KUWAIT CITY, Kuwait -- A transgender woman was arrested in a women's hair-saloon, after one of the clients became suspicious of her gender on Wednesday.

Her arrest comes after a weeklong crackdown on transgender women in the gulf kingdom, which saw six other women arrested for "imitating the opposite sex".

According to Al-Watan daily paper, the unnamed transgender woman had frequented the establishment at the Hawally district of Kuwait City, but when a fellow female client grew "suspicious" she immediately reported her to the police.

Police officers Ammar Al-Muhanna and Hamad Al-Kandari were dispatched to the hair-saloon and accompanied by its owner and arrested the transgender woman.
[…]
In 2007, the Kuwaiti parliament passed a bill proposed by Islamic MPs that amended article 198 of penal code so that anyone 'imitating the appearance of a member of the opposite sex' could be jailed for up to a year or fined up to $3,500.

This law is causing substantial persecution and misery to transgender people in Kuwait which was slammed in a Human Rights Watch report, published in 2012, criticizing arrests, torture and abuse of transgender people in the country.
Meanwhile next door in Iraq the government is providing GCS for trans-people but they are forcing gays to have GCS to make them straight or face the hangman.

Yesterday a mob stormed a LGBT office in Ivory Coast country of Senegal in the city of Dakar.
Ivory Coast: Mob Attacks Gay Rights Group Office
ABC News
By ROBBIE COREY-BOULET Associated Press
January 28, 2014 (AP)

A mob has ransacked the headquarters of Ivory Coast's most prominent gay rights organization, underscoring the dangers confronting such groups even in the few African countries where homosexual acts are not crimes.

The violence followed days of anti-gay protests in Ivory Coast, which is sometimes considered a safe haven for homosexuals fleeing persecution elsewhere across the continent. It contributed to a growing sense that activists championing gay rights are under siege in Africa, where countries are working to strengthen existing laws that criminalize homosexuality. A new law in Nigeria bans all gay associations, and lawmakers in Uganda may well override their president's opposition and approve a bill imposing life prison terms for consenting same-sex partners who engage in repeated sexual acts.
We are becoming the new bogyman. We are becoming the scapegoat to blame the world economic troubles on.

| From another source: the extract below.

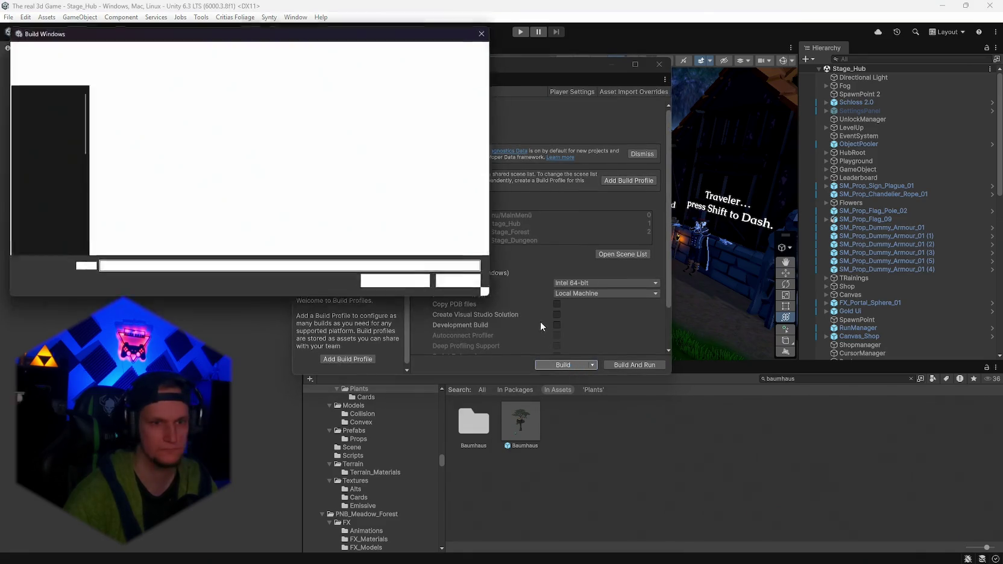
pyautogui.click(466, 284)
pyautogui.press('alt+Tab')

If you look though out history whenever the economy is in turmoil, society has looked for someone to blame and it is usually a minority; during the depression of the 1930s in Germany and other countries it was the Jews and the gypsies and gays and other minorities, the “undesirables.”

Now we see it happening again in Africa, the Middle East and in Russia as Putin consolidates his power. In Greece in the economic unrest trans-people are being rounding up and arrested, we are detained for several hours then when we are release we are warned that if we did not “return to normal” then we would be arrested for public indecency. We see it in the frustration of the conservative religions, they are losing the battle here in the U.S. and Europe so they are turning to the impoverish countries in Africa to spread their hate in countries like Nigeria and Uganda.